JRH acquisition strengthens Sigma's strategy

Sigma-Aldrich has completed the acquisition of JRH Biosciences division (JRH) for $370 million (€282 million) in cash, extending its presence in the cell culture product sector and consolidating its position in the burgeoning functional genomics market.

JRH, which is a global supplier of cell culture and sera products to the biopharmaceutical industry, provides a range of product lines that include sera, cell culture media used in the production of therapeutic proteins, reagent growth factors and biological material containers.

Sigma-Aldrich funded the acquisition with a combination of existing cash, short-term debt and three-year term debt. Including funding for this acquisition, Sigma-Aldrich expects to remain within its targeted debt to capital ratio of 30-35 per cent during 2005.

The acquisition of JRH by Sigma-Aldrich, strengthens the direction in which David Harvey, Sigma-Aldrich's chairman and CEO, is taking the life sciences company. Functional genomics and systems biology is a broad market currently experiencing large growth due to the introduction and wide scale acceptance of genomic tools, especially siRNA technology.

Frost and Sullivan's analysts estimate target validation to generate $146.4 million (€112.5 million) or just under 50 per cent of total RNAi market revenues, followed by research with $97.6 and therapeutics with $56.0 million by 2010.

Speaking after the acquisition of Proligo, a global supplier of genomics research tools, from Degussa last month, Harvey said: "The acquisition is another key step in our strategy to provide tools that fully meet the research needs of scientists in the rapidly growing field of genomics."

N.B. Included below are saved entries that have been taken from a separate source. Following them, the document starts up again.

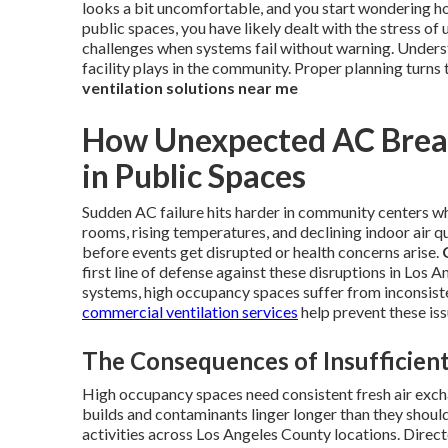
looks a bit uncomfortable, and you start wondering ho
public spaces, you have likely dealt with the stress 
challenges when systems fail without warning. Underst
facility plays in the community. Proper planning turns 
ventilation solutions near me
How Unexpected AC Break
in Public Spaces
Sudden AC failure hits harder in community centers wh
rooms, rising temperatures, and declining indoor air qu
before events get disrupted or health concerns arise.
first line of defense against these disruptions in Los
systems, high occupancy spaces suffer from inconsisten
commercial ventilation services
help prevent these iss
The Consequences of Insufficient
High occupancy spaces need consistent fresh air exch
builds and contaminants linger longer than they shoul
activities across Los Angeles County locations. Dire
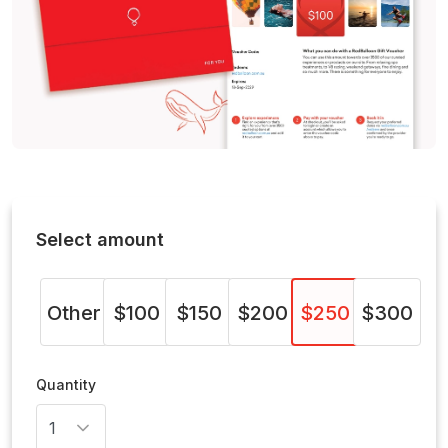
Select amount
Other
$100
$150
$200
$250
$300
Quantity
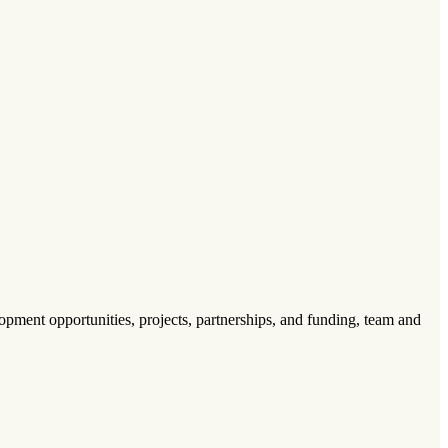
pment opportunities, projects, partnerships, and funding, team and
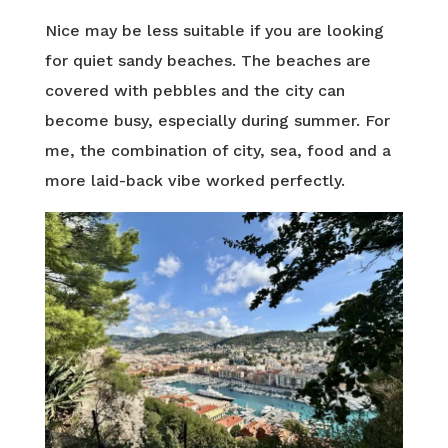
Nice may be less suitable if you are looking
for quiet sandy beaches. The beaches are
covered with pebbles and the city can
become busy, especially during summer. For
me, the combination of city, sea, food and a
more laid-back vibe worked perfectly.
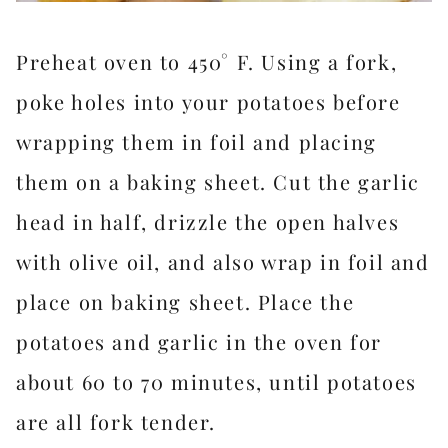
Preheat oven to 450° F. Using a fork,
poke holes into your potatoes before
wrapping them in foil and placing
them on a baking sheet. Cut the garlic
head in half, drizzle the open halves
with olive oil, and also wrap in foil and
place on baking sheet. Place the
potatoes and garlic in the oven for
about 60 to 70 minutes, until potatoes
are all fork tender.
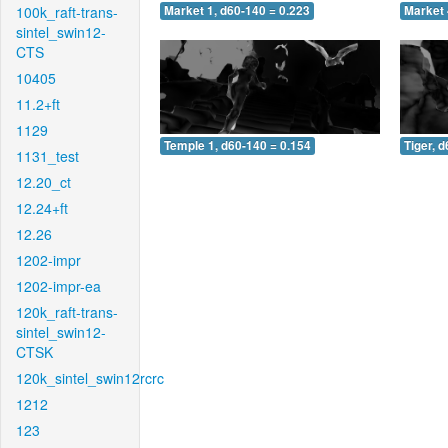
100k_raft-trans-
Market 1, d60-140 = 0.223
Market 
sintel_swin12-
CTS
10405
11.2+ft
1129
Temple 1, d60-140 = 0.154
Tiger, 
1131_test
12.20_ct
12.24+ft
12.26
1202-impr
1202-impr-ea
120k_raft-trans-
sintel_swin12-
CTSK
120k_sintel_swin12rcrc
1212
123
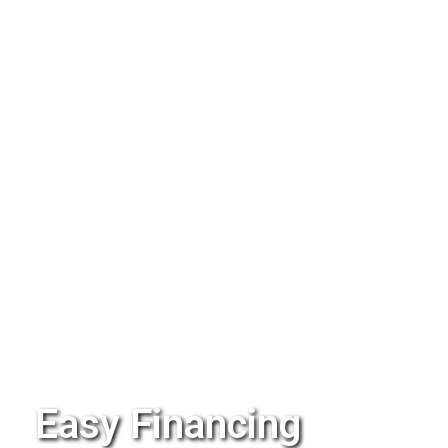
Easy Financing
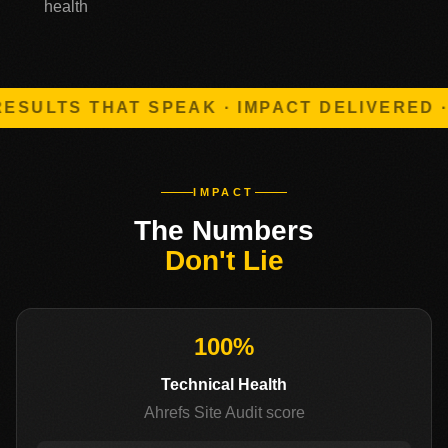
health
ULTS THAT SPEAK · IMPACT DELIVERED · 
IMPACT
The Numbers
Don't Lie
100%
Technical Health
Ahrefs Site Audit score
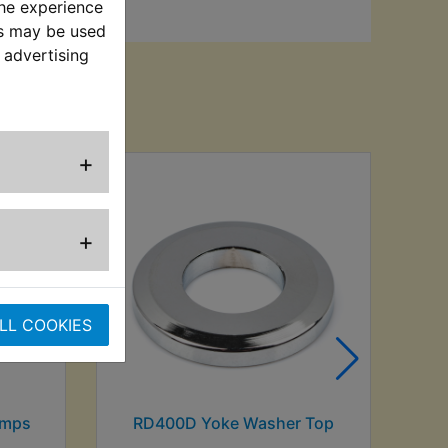
the experience
es may be used
 advertising
sed
+
+
LL COOKIES
Amps
RD400D Yoke Washer Top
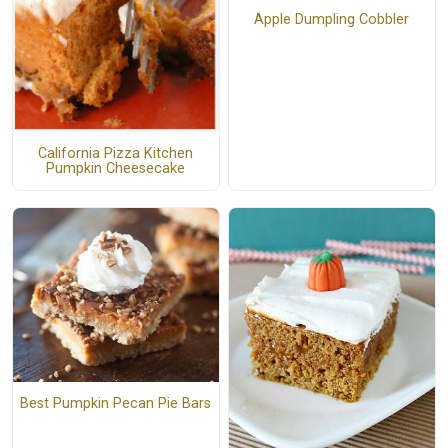
Apple Dumpling Cobbler
California Pizza Kitchen
Pumpkin Cheesecake
Best Pumpkin Pecan Pie Bars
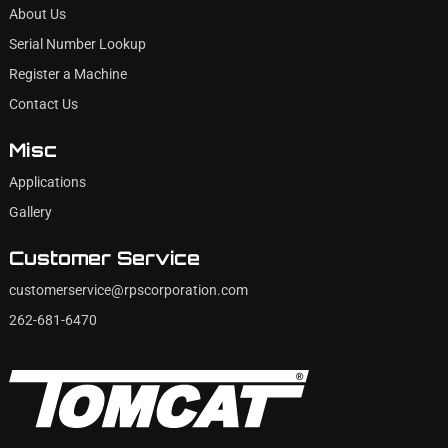
About Us
Serial Number Lookup
Register a Machine
Contact Us
Misc
Applications
Gallery
Customer Service
customerservice@rpscorporation.com
262-681-6470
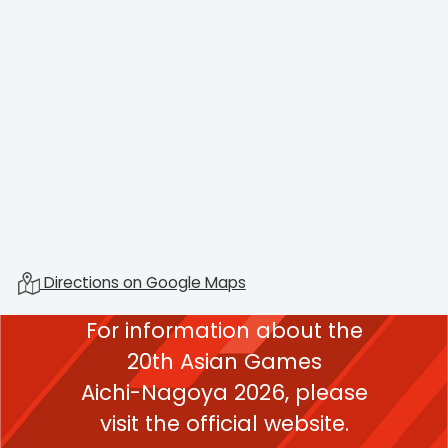
Directions on Google Maps
For information about the
20th Asian Games
Aichi-Nagoya 2026,
please
visit the official website.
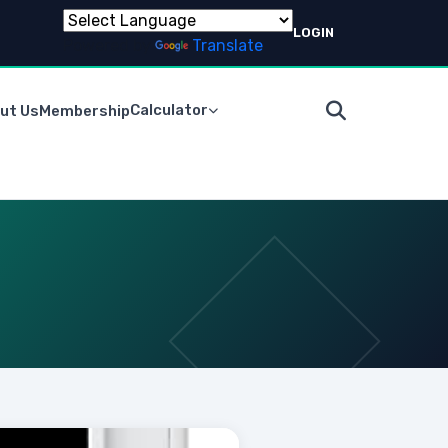
LOGIN
Powered by
Translate
Calculator
ut Us
Membership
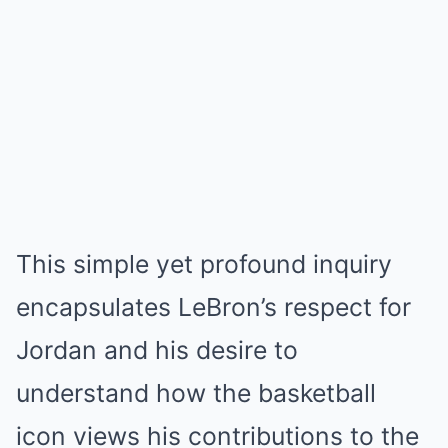
This simple yet profound inquiry
encapsulates LeBron’s respect for
Jordan and his desire to
understand how the basketball
icon views his contributions to the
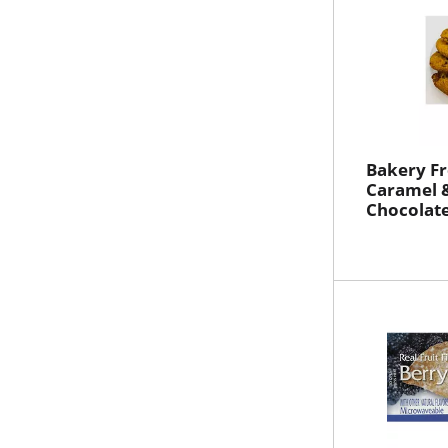
Bakery Fr
Caramel 
Chocolat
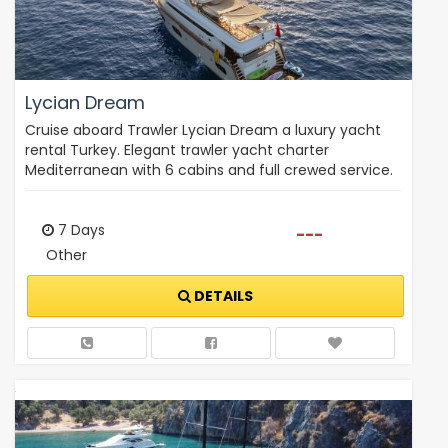
Lycian Dream
Cruise aboard Trawler Lycian Dream a luxury yacht
rental Turkey. Elegant trawler yacht charter
Mediterranean with 6 cabins and full crewed service.
7 Days
---
Other
DETAILS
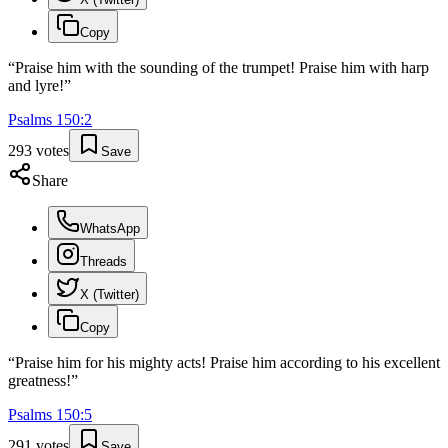
Copy
“
Praise him with the sounding of the trumpet! Praise him with harp
and lyre!
”
Psalms
150
:
2
293
votes
Save
Share
WhatsApp
Threads
X (Twitter)
Copy
“
Praise him for his mighty acts! Praise him according to his excellent
greatness!
”
Psalms
150
:
5
291
votes
Save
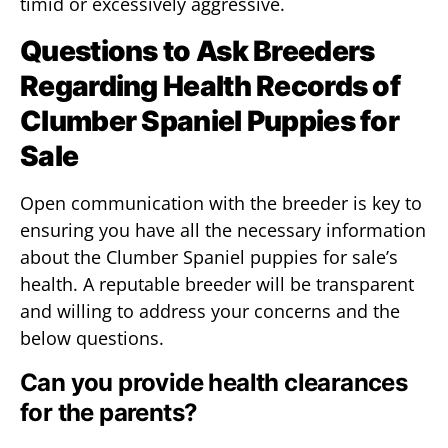
timid or excessively aggressive.
Questions to Ask Breeders
Regarding Health Records of
Clumber Spaniel Puppies for
Sale
Open communication with the breeder is key to
ensuring you have all the necessary information
about the Clumber Spaniel puppies for sale’s
health. A reputable breeder will be transparent
and willing to address your concerns and the
below questions.
Can you provide health clearances
for the parents?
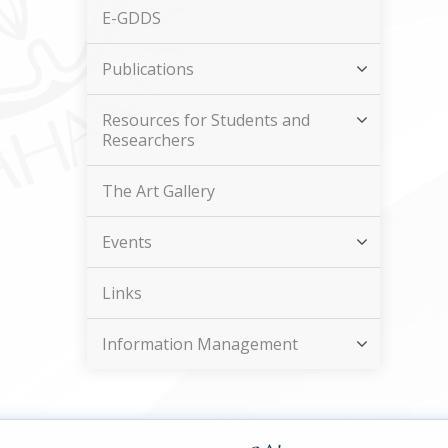
E-GDDS
Publications
Resources for Students and
Researchers
The Art Gallery
Events
Links
Information Management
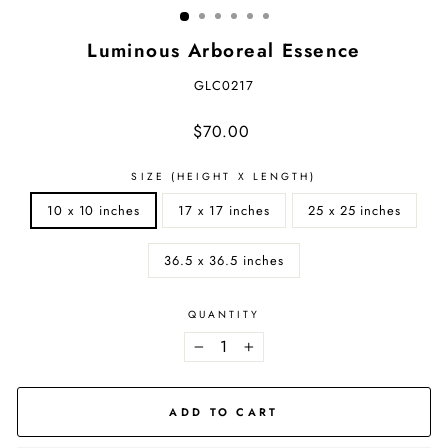
Luminous Arboreal Essence
GLC0217
Regular
$70.00
price
SIZE (HEIGHT X LENGTH)
10 x 10 inches
17 x 17 inches
25 x 25 inches
36.5 x 36.5 inches
QUANTITY
−
+
ADD TO CART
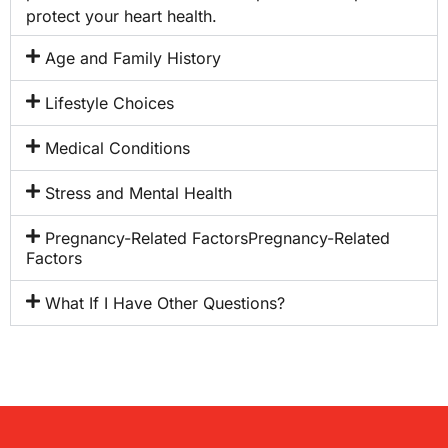
protect your heart health.
Age and Family History
Lifestyle Choices
Medical Conditions
Stress and Mental Health
Pregnancy-Related FactorsPregnancy-Related
Factors
What If I Have Other Questions?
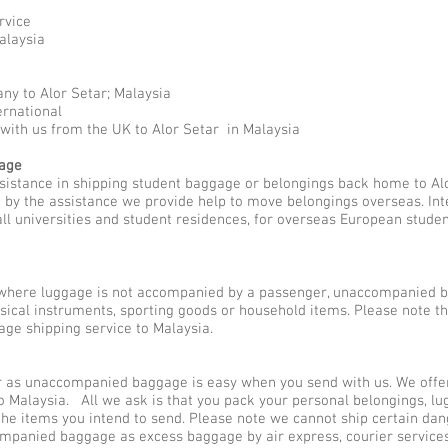
rvice
alaysia
ny to Alor Setar; Malaysia
ernational
with us from the UK to Alor Setar in Malaysia
gage
ssistance in shipping student baggage or belongings back home to Alo
ed by the assistance we provide help to move belongings overseas. I
all universities and student residences, for overseas European stude
here luggage is not accompanied by a passenger, unaccompanied b
usical instruments, sporting goods or household items. Please note 
ge shipping service to Malaysia.
 as unaccompanied baggage is easy when you send with us. We offer 
 Malaysia. All we ask is that you pack your personal belongings, lu
he items you intend to send. Please note we cannot ship certain dan
ompanied baggage as excess baggage by air express, courier servic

He added: "Proligo will provide us with one of only four exclusive licenses to a key Massachusetts Institute of Technology patent application that covers the use of RNA in gene silencing, the new frontier in genomics research."

The acquisition strengthened Sigma's own existing Sigma-Genosys business, supplying phosphoramidite raw materials from which synthetic DNA and RNA are made. Formerly Genosys Biotechnologies, the company was acquired by Sigma-Aldrich in December 1998 and maintains manufacturing facilities in Texas, US; Cambridge, U.K.; Hokkaido, Japan and Sydney, Australia.

In October 2004, Sigma-Aldrich's partnership with Ingex, to develop and market their gene disruption technology (TargeTron) has become a tool that has featured prominently in functional genomics and systems biology. It incorporates technology that exploits the retrohoming ability of group II introns, which "target" the exact position of gene disruption.

The TargeTron technology aims to fill a specific niche of the drug discovery market that looks at prokaryotic organisms for potential drug targets. Providing targeted, stable knockouts as well as the potential to perform functional genomics studies on difficult organisms such as clostridium perfringen, is set to become a prominent aspect of future drug discovery processes.

The deal follows a string of investments that Sigma-Aldrich has made. A licensing arrangement with Rubicon in whole gene amplification with its GenomePlex, grants Sigma-Aldrich exclusive worldwide rights to GenomePlex for the production and sale of kits to the research market.

In addition, Sigma also gained access in March 2004 to a proprietary technology held by Seoul, South Korea-based Seegene through a new licensing agreement.

Sigma-Aldrich earned $193 million on nearly $1.3 million in sales during 2003. The company has more than 6,000 employees worldwide, including about 1,700 at its main headquarters in St. Louis, US.